**Try it:**
In the excerpt on explainable AI below, list every reference number that appears in square brackets.

**Selected excerpt:**
★ ★ ★ ★ ★

Another limitation of our work is an absence of certain combinations in the matrices. Due to the rapidly evolving nature of XAI, certain combinations may have been missed for reasons such as their absence in the selected SLRs or because they were recently reported in the literature and are therefore not part of the selected SLRs. Some examples are already reported in
Section 4.4, albeit not exhaustively. Therefore, possible research gaps should be taken with caution.
We would like to emphasize an inherent limitation of tertiary reports, namely selection bias (see, e.g., [
57]), as they tend to include only studies that meet specific criteria or report positive outcomes. Since a tertiary review is a meta study that extracts knowledge from systematic reviews, the selection bias is potentially enhanced. This often results in missing details from primary studies and an over-representation of successful or widely accepted methods while excluding those that were less effective or industry-oriented.
In this paper, we consciously refrained from describing XAI methods in detail since that would add more volume to the paper and there are other sources that describe them much better. For a brief description of the most well-known techniques, we refer to the chapter [
58] and a detailed description can be found in the wonderful book by Molnar [
27].
6. Conclusions
This comprehensive tertiary review systematically synthesized XAI methodologies, distilling key characteristics and categorizing them into a grid framework. Our analysis of 40 systematic literature reviews from 1992 to 2023 has revealed significant gaps in the field, particularly in under-researched areas of XAI characteristics and categories. We identified 14 open research directions and a similar number for research directions that are unfeasible to research. These findings underscore the necessity for targeted research to bridge these gaps, enriching the body of knowledge in XAI. Also, it emphasizes the need to further refine the existing methods and develop new techniques for the other underdeveloped areas in the XAI landscape. Furthermore, this study highlights the diverse nature of XAI methods, ranging from intrinsic to post hoc explainability. The implications of our findings are far-reaching, offering a road map for future research and development in XAI, which is crucial for the advancement of transparent, accountable, and ethical AI systems. While our study provides a foundational understanding of the current state of XAI research, it also acknowledges its limitations, including potential selection biases and the scope of the literature reviewed. This work serves as a call to action for the research community to delve deeper into the unexplored territories of XAI, fostering innovation and progress in this vital field.
In conclusion, the future of XAI research lies in its expansion to unexplored domains, diversification of data types and methodologies, and the bridging of the gap between theoretical research and practical, industry-oriented applications. This directional shift will not only enrich the field of XAI but also ensure its relevance and applicability in solving real-world problems.

★ ★ ★ ★ ★

[Collected data entries]
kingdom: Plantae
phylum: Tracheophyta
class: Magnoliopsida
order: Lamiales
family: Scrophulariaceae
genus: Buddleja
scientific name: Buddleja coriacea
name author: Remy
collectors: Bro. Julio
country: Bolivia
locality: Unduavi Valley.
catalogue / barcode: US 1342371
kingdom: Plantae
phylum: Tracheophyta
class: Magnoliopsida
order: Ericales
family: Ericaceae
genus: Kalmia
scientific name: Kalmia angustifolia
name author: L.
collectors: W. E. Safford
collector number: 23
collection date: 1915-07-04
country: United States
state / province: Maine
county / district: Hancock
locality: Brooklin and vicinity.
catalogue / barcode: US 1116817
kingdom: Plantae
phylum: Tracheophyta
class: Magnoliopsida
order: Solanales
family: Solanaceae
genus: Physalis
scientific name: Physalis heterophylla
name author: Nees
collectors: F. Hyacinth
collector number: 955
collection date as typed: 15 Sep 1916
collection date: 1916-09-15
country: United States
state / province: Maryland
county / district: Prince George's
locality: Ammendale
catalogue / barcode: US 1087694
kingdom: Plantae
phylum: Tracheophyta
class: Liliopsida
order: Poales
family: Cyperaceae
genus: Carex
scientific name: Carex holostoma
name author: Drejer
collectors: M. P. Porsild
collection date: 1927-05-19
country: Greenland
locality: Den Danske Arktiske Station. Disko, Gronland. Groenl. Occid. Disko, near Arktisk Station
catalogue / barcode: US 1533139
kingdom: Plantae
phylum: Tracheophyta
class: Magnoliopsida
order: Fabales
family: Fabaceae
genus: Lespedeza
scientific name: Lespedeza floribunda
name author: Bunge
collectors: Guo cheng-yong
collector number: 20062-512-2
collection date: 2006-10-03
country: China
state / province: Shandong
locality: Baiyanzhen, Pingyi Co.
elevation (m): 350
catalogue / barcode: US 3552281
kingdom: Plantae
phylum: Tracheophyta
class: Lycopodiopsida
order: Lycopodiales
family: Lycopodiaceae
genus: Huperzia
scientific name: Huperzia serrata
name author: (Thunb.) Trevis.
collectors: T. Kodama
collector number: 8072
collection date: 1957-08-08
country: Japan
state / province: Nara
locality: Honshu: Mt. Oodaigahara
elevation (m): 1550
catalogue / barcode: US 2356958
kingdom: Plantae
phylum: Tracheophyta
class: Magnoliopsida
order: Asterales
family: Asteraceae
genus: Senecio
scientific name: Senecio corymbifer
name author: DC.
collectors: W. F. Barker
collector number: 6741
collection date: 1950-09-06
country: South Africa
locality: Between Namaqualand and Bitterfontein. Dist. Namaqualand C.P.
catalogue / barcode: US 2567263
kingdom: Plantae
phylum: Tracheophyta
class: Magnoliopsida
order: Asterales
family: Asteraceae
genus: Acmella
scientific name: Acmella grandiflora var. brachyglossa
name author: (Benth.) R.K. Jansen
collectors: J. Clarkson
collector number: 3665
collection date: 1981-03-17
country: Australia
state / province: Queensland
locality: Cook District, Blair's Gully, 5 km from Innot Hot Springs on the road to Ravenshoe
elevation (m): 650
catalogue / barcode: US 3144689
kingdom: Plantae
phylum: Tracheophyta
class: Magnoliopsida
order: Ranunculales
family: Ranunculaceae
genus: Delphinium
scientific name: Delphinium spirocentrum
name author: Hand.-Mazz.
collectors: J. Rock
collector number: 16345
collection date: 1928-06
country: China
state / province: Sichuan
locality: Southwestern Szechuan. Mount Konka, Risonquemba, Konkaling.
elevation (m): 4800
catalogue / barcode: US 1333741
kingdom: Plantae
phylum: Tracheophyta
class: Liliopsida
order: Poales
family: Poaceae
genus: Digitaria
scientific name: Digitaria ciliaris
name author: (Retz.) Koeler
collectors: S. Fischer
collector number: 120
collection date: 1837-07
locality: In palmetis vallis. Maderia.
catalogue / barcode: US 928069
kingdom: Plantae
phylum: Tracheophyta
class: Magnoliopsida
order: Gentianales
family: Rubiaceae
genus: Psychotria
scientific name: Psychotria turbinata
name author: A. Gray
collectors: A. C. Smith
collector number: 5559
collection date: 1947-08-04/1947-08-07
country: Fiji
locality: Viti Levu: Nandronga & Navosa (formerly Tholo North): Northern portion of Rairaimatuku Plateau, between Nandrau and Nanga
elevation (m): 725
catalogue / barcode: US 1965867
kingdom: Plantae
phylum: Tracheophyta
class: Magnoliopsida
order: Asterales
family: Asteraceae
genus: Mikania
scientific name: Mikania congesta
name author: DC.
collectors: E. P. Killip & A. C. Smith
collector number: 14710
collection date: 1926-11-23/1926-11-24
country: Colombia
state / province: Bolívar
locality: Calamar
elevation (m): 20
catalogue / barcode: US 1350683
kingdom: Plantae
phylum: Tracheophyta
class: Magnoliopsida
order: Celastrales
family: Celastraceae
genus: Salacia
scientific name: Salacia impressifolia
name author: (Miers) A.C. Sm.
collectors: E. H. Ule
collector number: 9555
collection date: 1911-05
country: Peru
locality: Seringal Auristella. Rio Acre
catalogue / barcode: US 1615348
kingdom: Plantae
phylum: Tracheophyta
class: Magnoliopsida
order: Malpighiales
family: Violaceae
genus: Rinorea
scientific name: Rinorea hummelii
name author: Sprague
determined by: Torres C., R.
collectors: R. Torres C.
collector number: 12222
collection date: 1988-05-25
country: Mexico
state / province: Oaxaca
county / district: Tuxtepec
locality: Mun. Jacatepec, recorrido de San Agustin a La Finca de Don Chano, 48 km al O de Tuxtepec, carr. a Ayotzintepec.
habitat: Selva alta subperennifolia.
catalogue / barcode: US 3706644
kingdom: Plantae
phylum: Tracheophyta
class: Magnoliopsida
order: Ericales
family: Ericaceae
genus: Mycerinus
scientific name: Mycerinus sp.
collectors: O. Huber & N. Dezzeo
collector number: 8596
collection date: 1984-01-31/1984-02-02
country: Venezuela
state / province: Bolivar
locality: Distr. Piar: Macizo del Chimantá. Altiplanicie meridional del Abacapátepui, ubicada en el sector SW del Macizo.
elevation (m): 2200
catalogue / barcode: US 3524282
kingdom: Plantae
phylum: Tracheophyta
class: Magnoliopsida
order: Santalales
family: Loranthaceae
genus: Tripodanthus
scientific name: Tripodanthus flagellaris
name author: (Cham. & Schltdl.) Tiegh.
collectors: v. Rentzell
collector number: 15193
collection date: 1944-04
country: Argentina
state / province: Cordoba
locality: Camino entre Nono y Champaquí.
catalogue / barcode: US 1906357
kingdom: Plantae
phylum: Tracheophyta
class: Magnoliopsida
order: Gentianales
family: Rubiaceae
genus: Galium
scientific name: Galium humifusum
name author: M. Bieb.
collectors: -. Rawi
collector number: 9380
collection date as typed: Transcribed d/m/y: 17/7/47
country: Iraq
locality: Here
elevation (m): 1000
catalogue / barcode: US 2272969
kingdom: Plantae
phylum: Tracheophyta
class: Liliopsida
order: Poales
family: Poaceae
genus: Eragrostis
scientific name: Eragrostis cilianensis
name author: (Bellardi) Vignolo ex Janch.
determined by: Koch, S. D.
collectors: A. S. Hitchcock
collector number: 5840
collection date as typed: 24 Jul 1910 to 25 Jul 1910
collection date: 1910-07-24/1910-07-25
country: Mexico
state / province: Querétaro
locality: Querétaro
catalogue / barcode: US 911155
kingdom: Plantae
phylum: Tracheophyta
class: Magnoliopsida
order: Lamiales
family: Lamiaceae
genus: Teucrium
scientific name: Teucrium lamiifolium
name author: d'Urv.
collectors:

★ ★ ★ ★ ★

**Result of the task:**
57, 58, and 27.